(Dataset entries)
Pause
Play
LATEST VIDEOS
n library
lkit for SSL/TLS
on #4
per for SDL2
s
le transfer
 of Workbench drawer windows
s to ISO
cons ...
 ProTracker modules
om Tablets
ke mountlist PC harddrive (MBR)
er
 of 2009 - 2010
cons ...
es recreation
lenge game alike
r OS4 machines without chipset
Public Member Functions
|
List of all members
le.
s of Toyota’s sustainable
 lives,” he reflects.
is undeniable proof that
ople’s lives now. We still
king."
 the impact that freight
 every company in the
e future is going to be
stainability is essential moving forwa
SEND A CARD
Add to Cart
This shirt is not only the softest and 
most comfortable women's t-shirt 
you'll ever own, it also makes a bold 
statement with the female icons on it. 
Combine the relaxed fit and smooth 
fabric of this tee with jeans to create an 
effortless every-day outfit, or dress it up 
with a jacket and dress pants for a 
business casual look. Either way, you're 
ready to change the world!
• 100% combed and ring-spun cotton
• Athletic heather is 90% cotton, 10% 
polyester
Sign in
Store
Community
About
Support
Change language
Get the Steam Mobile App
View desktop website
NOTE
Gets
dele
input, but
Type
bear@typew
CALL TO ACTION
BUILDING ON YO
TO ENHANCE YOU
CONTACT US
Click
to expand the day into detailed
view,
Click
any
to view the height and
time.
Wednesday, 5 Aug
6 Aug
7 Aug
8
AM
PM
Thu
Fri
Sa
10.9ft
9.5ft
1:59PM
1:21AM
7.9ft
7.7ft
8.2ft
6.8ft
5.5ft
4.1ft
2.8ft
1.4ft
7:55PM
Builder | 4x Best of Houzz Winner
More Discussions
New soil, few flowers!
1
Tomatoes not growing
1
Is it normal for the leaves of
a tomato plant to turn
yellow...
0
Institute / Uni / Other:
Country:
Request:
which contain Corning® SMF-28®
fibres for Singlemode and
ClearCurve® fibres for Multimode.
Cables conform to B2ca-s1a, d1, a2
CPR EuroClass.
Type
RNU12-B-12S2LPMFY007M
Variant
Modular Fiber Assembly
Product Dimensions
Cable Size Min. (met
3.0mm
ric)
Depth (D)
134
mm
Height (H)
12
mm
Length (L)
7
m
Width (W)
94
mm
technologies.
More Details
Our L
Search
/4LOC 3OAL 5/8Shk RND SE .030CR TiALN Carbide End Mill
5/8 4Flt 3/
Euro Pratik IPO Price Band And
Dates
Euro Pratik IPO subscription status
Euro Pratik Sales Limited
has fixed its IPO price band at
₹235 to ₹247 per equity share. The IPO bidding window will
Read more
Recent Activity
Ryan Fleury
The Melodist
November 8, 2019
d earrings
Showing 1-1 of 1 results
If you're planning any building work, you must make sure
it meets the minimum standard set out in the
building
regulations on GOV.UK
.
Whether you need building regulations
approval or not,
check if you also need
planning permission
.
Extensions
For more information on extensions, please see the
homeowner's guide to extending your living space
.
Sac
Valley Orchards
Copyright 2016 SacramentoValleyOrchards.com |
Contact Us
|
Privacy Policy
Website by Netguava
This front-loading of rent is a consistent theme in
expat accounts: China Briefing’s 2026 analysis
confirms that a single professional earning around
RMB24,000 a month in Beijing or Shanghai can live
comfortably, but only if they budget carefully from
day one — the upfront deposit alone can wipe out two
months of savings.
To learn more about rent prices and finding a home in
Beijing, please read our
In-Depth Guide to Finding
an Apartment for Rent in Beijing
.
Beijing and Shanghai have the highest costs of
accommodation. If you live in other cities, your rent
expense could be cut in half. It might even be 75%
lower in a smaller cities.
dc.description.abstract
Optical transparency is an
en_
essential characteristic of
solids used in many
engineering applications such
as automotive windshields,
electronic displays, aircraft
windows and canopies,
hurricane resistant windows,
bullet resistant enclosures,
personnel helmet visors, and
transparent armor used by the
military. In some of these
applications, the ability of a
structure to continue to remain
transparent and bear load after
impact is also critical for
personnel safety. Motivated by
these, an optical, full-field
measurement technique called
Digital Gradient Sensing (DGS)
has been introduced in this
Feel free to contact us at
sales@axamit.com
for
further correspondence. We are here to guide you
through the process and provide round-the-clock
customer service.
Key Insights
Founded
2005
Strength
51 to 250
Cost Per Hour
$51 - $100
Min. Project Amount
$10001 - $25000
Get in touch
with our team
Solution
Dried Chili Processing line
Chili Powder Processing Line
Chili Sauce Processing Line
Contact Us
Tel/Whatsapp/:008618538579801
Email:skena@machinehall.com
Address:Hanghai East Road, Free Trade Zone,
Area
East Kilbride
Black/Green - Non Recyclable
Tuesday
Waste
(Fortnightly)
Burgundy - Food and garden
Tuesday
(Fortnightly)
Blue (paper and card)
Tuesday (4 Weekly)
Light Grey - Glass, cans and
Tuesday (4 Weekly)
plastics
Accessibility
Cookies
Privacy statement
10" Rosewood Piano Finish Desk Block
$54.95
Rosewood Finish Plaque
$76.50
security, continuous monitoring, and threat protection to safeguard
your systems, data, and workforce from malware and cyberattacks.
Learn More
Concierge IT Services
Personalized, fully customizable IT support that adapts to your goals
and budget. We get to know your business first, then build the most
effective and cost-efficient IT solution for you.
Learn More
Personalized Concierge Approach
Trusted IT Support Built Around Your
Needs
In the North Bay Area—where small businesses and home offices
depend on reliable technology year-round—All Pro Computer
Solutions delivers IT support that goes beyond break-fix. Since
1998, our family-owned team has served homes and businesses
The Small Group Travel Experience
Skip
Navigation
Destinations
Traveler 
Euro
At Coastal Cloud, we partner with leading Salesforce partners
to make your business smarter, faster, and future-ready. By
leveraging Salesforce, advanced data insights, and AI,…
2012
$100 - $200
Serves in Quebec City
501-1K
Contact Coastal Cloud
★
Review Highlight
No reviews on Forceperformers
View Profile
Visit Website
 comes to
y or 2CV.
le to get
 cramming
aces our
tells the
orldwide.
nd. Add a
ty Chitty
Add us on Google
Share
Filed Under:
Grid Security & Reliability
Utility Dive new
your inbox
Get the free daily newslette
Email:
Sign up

● **GOAL OF THE EXERCISE**: Rewrite everything from the start of the entries down to the line containing "lenge game alike", renaming "Workbench" to "Desktop" and leaving the rest unchanged.

● **WRITTEN SOLUTION**:
Pause
Play
LATEST VIDEOS
n library
lkit for SSL/TLS
on #4
per for SDL2
s
le transfer
 of Desktop drawer windows
s to ISO
cons ...
 ProTracker modules
om Tablets
ke mountlist PC harddrive (MBR)
er
 of 2009 - 2010
cons ...
es recreation
lenge game alike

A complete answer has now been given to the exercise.